Given the potential for considerable liability being incurred by an LPR, the ATO has issued a Practical Compliance Guideline PCG 2018/4 for the purpose of providing guidance to LPRs of smaller and less complex estates as to when they may safely make distributions to beneficiaries and minimise their risk of being held personally liable for a deceased’s pre-death tax liabilities.

The PCG 2018/4 applies to estates that meet the following criteria:

  1. In the four years before the person’s death:
  1. the deceased did not carry on a business;
  2. the deceased was not assessable on a share of the net income of a discretionary trust;
  3. the deceased was not a member of a self-managed superannuation fund;

 

and

  1. the estate assets consist only of:
  1. public company shares or other interests in widely-held entities;
  2. death benefit superannuation;
  3. Australian real property;
  4. cash and personal assets such as cars and jewellery; and
  1. the total market value of the estate assets at the date of death was less than $5 million and none of the estate assets are intended to pass to a foreign resident, a tax exempt entity or a complying superannuation entity.

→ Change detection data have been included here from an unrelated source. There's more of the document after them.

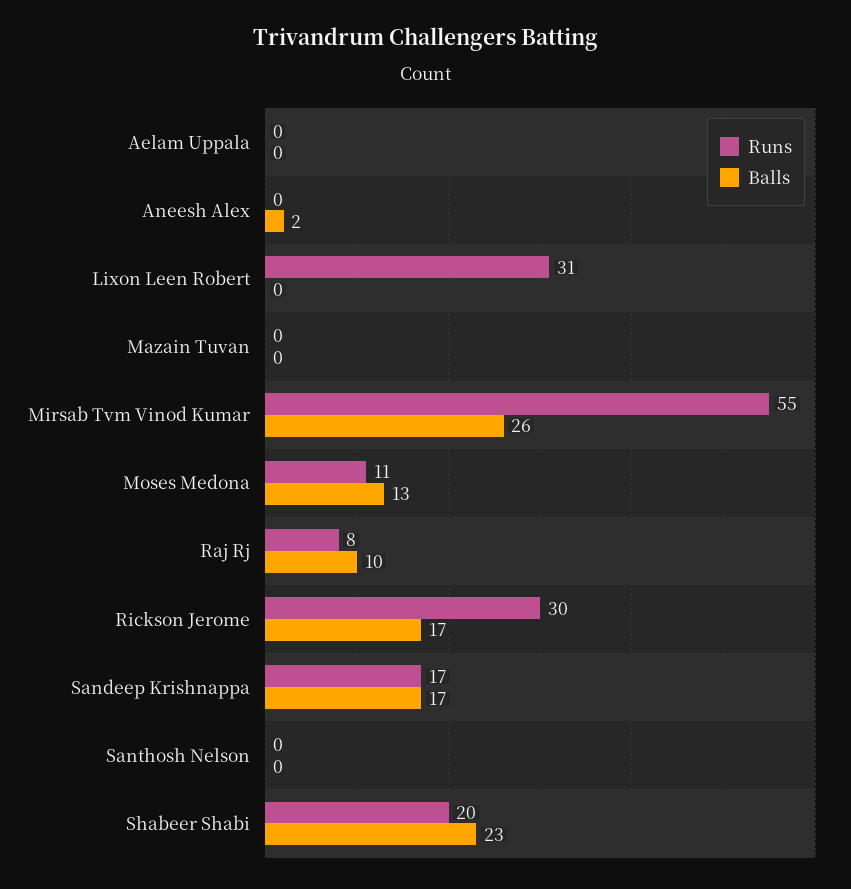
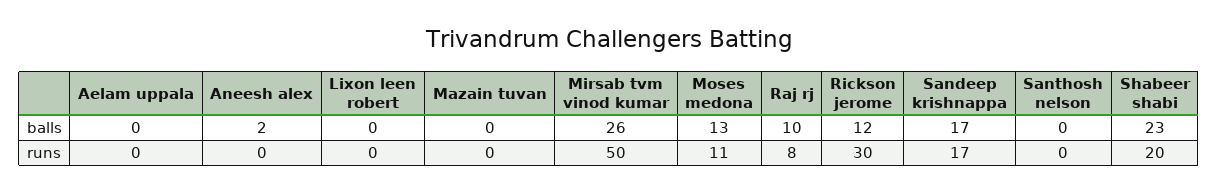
Runs, Lixon Leen Robert: 31 -> 0
Runs, Mirsab Tvm Vinod Kumar: 55 -> 50
Balls, Rickson Jerome: 17 -> 12

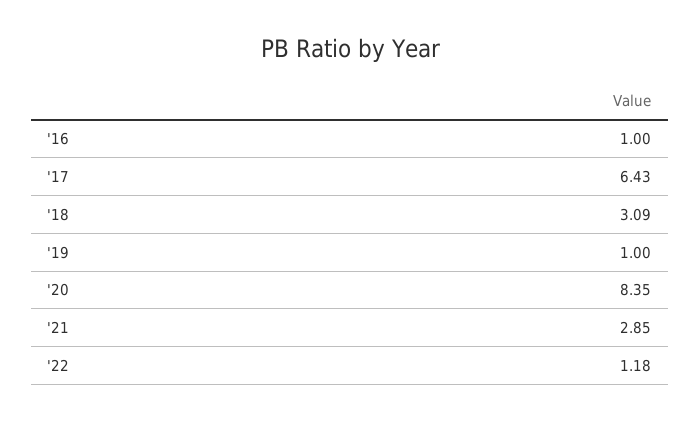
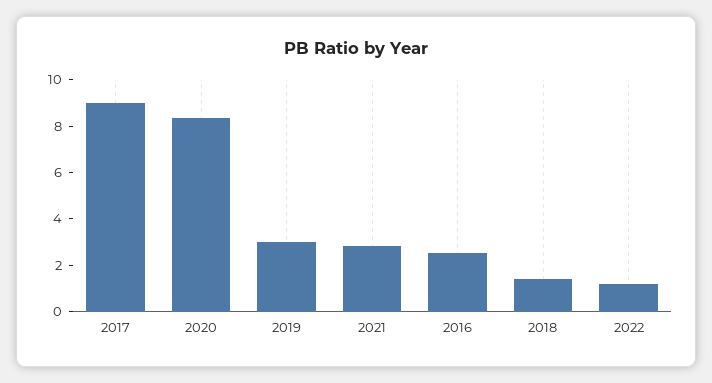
'16: 1 -> 2.5
'17: 6.43 -> 9
'18: 3.09 -> 1.5
'19: 1 -> 3

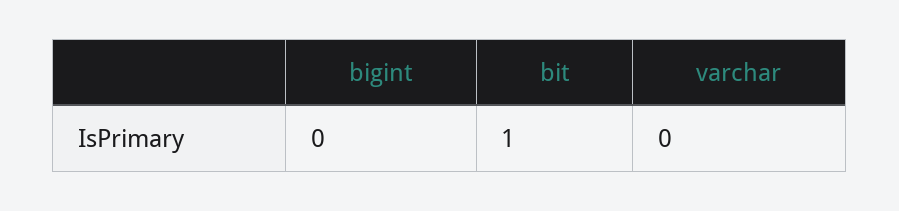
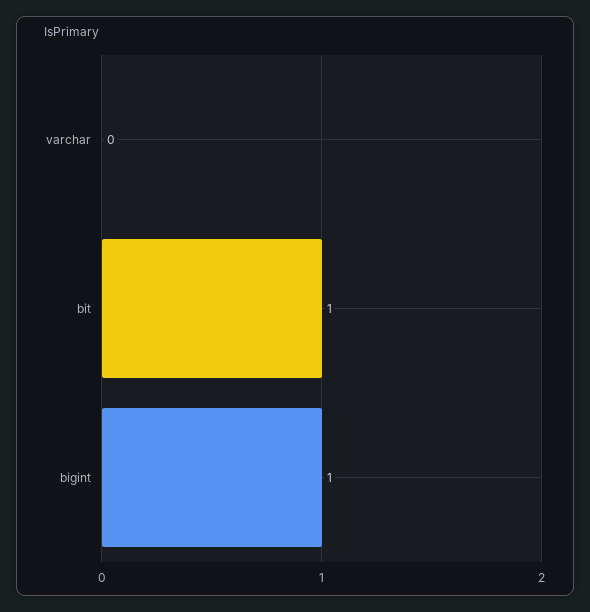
bigint: 0 -> 1

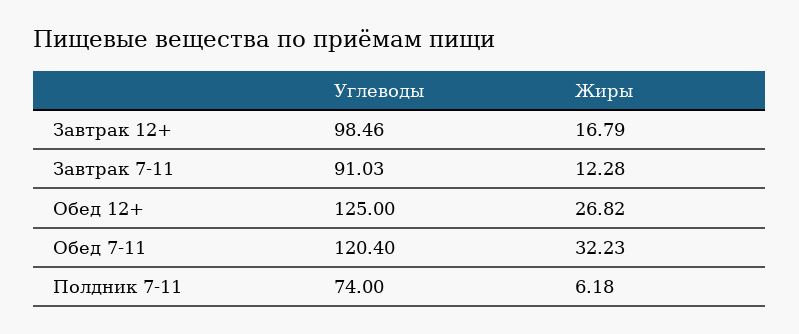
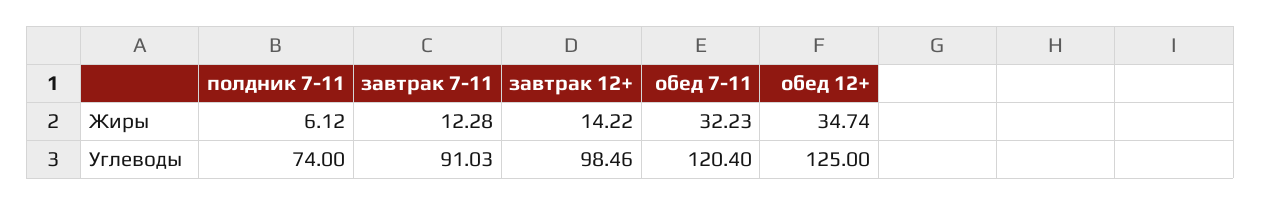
Жиры, Завтрак 12+: 16.79 -> 14.22
Жиры, Обед 12+: 26.82 -> 34.74
Жиры, Полдник 7-11: 6.18 -> 6.12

In accordance with the PCG 2018/4, an LPR should consider distributing assets to beneficiaries after the expiration of the period in which the ATO has the ability to amend its assessment of the deceased’s tax obligations. Those periods are as follows:

  • 2 years from the notice of assessment where:

o   the deceased was assessed as an individual, or not carrying on a business, or a sole trader, or in a partnership or beneficiary of a trust; and

o   the sole trader, partnership or trust would otherwise qualify as a small business entity with an annual turnover of $10,000,000 for the 2017 financial year or less for earlier financial years.

  • 4 years from the notice of assessment where:

o   the deceased was assessed as carrying on a business, in a partnership, or a beneficiary of a trust; and

o   the business, partnership or trust was not a small business entity.

o   The 4 year period will also apply where the ATO concludes the deceased was involved in a scheme of which the dominant purpose was to obtain a tax benefit pursuant to s284-150 of Schedule 1 of the Tax Administration Act 1953.

  • No time limit where the ATO concludes there are circumstances of fraud or tax evasion.

The vast majority of deceased’s estates will fall under the 2 year time limit.

Given the complexity of administering a deceased estate and the potential personal liability an LPR may incur, it is essential that an LPR seek legal and financial advice prior to administering a deceased estate.